Segment Start: Records shown
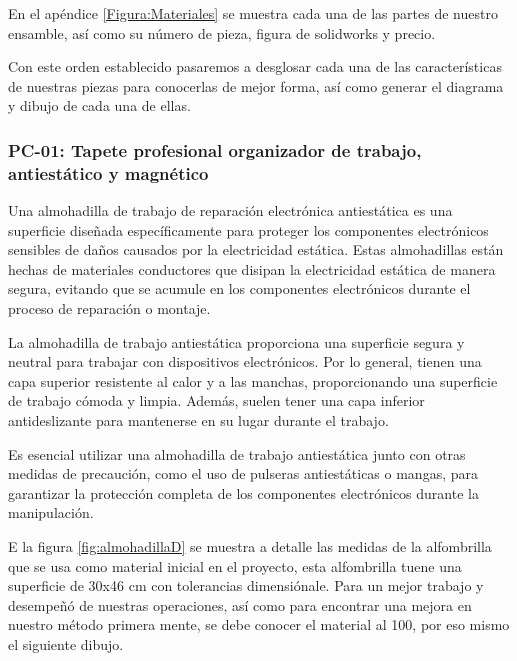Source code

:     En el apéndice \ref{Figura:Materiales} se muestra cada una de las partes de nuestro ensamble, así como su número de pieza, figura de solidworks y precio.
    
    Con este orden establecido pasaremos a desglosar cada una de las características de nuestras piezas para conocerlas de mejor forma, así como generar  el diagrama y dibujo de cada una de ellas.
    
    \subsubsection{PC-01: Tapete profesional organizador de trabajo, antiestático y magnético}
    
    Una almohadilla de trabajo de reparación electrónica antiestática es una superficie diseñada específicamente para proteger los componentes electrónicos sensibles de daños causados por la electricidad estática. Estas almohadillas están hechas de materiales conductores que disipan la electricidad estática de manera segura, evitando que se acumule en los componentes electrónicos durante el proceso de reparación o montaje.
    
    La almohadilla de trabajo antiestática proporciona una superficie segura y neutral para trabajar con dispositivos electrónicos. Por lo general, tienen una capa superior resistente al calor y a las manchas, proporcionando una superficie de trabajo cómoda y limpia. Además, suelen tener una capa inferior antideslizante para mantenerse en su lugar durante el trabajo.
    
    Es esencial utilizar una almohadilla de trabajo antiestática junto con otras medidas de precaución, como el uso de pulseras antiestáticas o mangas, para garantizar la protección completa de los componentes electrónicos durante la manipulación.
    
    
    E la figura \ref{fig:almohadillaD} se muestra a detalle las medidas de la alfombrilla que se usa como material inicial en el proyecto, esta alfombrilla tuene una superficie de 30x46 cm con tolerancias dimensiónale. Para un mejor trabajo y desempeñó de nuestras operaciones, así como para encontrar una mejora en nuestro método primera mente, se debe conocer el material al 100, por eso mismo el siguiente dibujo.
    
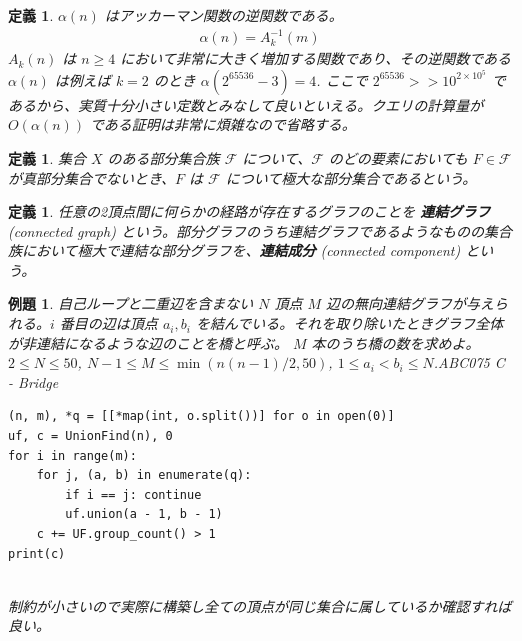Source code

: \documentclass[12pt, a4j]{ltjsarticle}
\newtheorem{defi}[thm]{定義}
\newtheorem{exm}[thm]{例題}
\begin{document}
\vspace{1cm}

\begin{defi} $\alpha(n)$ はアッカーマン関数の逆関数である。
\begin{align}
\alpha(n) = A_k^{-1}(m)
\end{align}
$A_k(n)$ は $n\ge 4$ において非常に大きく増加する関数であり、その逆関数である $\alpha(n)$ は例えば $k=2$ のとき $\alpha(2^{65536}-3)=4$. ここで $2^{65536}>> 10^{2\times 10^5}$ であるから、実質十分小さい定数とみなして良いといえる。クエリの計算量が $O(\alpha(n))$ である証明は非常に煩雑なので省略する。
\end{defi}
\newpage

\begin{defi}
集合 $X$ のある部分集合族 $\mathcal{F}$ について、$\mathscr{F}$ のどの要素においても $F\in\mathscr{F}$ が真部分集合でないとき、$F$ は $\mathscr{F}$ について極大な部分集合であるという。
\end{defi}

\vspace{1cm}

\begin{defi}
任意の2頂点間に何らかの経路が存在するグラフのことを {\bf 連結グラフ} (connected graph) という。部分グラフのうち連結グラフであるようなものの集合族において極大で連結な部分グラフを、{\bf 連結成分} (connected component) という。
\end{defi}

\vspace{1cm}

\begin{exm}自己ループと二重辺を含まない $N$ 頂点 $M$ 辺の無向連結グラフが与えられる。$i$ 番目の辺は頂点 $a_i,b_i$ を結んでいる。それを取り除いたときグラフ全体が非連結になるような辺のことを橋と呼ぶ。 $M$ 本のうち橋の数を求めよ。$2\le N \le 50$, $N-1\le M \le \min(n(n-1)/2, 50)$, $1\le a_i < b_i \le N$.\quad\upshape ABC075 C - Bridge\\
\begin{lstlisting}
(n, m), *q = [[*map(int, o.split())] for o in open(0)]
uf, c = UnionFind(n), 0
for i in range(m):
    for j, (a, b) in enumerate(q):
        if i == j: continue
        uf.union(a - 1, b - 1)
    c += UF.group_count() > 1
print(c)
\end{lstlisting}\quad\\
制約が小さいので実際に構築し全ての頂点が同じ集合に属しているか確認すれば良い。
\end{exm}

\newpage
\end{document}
Segment End: Records shown
Segment Start: Records shown
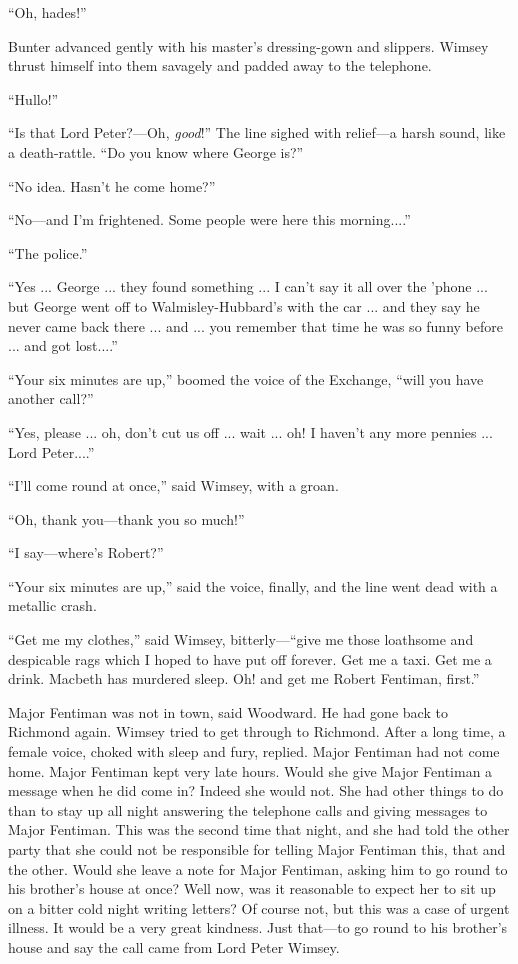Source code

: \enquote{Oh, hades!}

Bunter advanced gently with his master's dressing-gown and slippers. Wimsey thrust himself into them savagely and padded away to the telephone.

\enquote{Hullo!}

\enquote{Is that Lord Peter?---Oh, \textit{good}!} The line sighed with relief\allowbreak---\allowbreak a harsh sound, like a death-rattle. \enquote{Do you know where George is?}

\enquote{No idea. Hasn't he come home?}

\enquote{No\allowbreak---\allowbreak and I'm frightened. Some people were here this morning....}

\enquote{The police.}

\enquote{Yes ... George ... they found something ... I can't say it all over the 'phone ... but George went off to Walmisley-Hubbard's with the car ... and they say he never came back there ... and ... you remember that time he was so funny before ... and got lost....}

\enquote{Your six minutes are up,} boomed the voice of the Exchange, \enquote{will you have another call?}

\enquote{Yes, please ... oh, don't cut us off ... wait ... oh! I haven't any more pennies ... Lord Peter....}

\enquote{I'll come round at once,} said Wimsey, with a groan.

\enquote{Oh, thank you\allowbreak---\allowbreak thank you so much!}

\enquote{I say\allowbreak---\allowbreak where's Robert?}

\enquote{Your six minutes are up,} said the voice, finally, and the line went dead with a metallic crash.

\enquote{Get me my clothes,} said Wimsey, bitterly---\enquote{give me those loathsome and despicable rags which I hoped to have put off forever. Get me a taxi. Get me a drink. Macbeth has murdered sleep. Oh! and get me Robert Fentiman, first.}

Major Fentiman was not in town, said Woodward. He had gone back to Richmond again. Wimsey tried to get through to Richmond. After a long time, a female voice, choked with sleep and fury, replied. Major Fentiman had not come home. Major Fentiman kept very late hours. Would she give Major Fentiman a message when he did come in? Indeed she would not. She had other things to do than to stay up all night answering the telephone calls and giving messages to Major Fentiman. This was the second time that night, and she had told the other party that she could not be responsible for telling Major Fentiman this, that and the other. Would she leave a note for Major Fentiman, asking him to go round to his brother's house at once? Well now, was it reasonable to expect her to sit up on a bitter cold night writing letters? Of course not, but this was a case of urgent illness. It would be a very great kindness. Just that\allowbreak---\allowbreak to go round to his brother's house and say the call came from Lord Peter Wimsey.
Segment End: Records shown
* Required work
From the listing above, return the lines starting at the one with "boomed the voice" and ending at the one with "Major Fentiman was", both kept, exactly as they appear and nothing more.

* Exercise result
\enquote{Your six minutes are up,} boomed the voice of the Exchange, \enquote{will you have another call?}

\enquote{Yes, please ... oh, don't cut us off ... wait ... oh! I haven't any more pennies ... Lord Peter....}

\enquote{I'll come round at once,} said Wimsey, with a groan.

\enquote{Oh, thank you\allowbreak---\allowbreak thank you so much!}

\enquote{I say\allowbreak---\allowbreak where's Robert?}

\enquote{Your six minutes are up,} said the voice, finally, and the line went dead with a metallic crash.

\enquote{Get me my clothes,} said Wimsey, bitterly---\enquote{give me those loathsome and despicable rags which I hoped to have put off forever. Get me a taxi. Get me a drink. Macbeth has murdered sleep. Oh! and get me Robert Fentiman, first.}

Major Fentiman was not in town, said Woodward. He had gone back to Richmond again. Wimsey tried to get through to Richmond. After a long time, a female voice, choked with sleep and fury, replied. Major Fentiman had not come home. Major Fentiman kept very late hours. Would she give Major Fentiman a message when he did come in? Indeed she would not. She had other things to do than to stay up all night answering the telephone calls and giving messages to Major Fentiman. This was the second time that night, and she had told the other party that she could not be responsible for telling Major Fentiman this, that and the other. Would she leave a note for Major Fentiman, asking him to go round to his brother's house at once? Well now, was it reasonable to expect her to sit up on a bitter cold night writing letters? Of course not, but this was a case of urgent illness. It would be a very great kindness. Just that\allowbreak---\allowbreak to go round to his brother's house and say the call came from Lord Peter Wimsey.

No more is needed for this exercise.